The city is no longer locked into bad union contracts like the former firefighters’ deal with staffing mandates that forced the closure of three fire stations and ran up overtime. A wind power project at Blackburn Industrial Park has significantly cut city power costs; the private-public partnership has served as a model for other communities.
Are there problems? Of course. There are significant questions over the future of the former Fuller School and the city-owned I-4, C-2 site as well as short-and long-term challenges for the city’s school system.
Businessman and developer Mac Bell, who jumped into the race at the 11th hour, has drawn attention to those and other issues through his campaign and a lively series of debates. He also has plenty of ideas about economic development, and the discussion has been good for the city.
But choosing a mayor is about more than ideas. It is also about action. The city needs a mayor who will make tough, often unpopular decisions while still being able to work effectively with others.
Kirk doesn’t merely talk about those issues in what-ifs and platitudes. She has made the hard choices to get the city’s economic house in order. For example, she has pushed the city to address its massive infrastructure needs with an ongoing $40 million-plus water improvement project.
She knows the realities of dealing with the state and federal government on waterfront issues. She has confronted school issues not by merely throwing money at the problems, but by taking precise and sometimes difficult steps — like shifting school grounds maintenance and operation of the Talbot Rink to the Department of Public Works.
While the mayor has drawn intense criticism from Bell and others for a perceived “my way or the highway” attitude, let’s not forget the significant cooperative steps Kirk has taken.
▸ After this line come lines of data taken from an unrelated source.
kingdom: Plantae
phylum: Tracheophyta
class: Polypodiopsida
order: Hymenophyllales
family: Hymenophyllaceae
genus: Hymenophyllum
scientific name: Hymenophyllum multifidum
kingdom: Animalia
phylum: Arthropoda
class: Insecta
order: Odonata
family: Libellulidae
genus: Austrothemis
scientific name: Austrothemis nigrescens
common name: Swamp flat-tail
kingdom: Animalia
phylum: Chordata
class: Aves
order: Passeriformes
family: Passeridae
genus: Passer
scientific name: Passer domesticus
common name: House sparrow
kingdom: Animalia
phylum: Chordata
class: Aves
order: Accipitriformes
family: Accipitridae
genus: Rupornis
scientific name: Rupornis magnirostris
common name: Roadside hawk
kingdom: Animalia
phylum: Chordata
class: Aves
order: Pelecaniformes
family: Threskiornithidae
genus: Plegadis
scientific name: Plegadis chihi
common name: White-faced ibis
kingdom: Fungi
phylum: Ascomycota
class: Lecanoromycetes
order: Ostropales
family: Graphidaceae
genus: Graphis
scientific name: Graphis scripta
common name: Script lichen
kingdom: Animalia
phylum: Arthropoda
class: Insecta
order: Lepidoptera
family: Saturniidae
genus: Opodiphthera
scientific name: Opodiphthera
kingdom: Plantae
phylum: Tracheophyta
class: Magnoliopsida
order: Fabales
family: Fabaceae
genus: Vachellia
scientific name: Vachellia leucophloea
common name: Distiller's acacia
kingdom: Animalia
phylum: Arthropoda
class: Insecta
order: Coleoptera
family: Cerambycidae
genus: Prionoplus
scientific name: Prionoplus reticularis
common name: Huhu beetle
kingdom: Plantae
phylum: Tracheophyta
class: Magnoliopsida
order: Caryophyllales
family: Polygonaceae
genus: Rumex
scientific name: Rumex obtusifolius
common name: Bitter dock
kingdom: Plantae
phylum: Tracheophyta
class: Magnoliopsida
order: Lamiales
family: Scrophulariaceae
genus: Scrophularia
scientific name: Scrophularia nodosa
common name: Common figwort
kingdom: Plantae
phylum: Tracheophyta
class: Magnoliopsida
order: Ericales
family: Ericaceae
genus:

Dick Wilson, the driving force behind the city’s phenomenal Newell Renewal stadium partnership project, has said the effort would not have been possible without Kirk’s backing. She built a private-public partnership that brought the installation of wind turbines in Blackburn Industrial Park — saving on city energy costs and stepping forward as a state-recognized “green community.” She stood up to back Cape Pond Ice in its efforts to pull out of the waterfront’s Designated Port Area, opening the door to fielding such requests on a case-by-case basis.
For all his talk of “collaboration,” Bell has not always shown a strong ability to work with others. He pulled back his own Birdseye redevelopment plan before selling the property when the council rightfully would not grant him approval for a wide variety of uses for the site that drew intense opposition from project neighbors.
Then there’s Bell’s penchant for what some call “Mac being Mac” — his past brushes with police, his putting off payment of $1,000 restitution in a September court case, leading the Gloucester District Court to briefly issue a warrant for his arrest earlier this week. (Bell did pay the $1,000 fine.) That may be “Mac being Mac,” but they are not the actions of someone who now aspires to be our city’s CEO and most visible leader.
Kirk has served as Gloucester’s CEO and leader for six years, and she has done so effectively, moving the city forward while preparing for the future.
In short, she has provided the kind of leadership this city has needed, and still needs. She deserves an emphatic vote for re-election to a fourth term next Tuesday.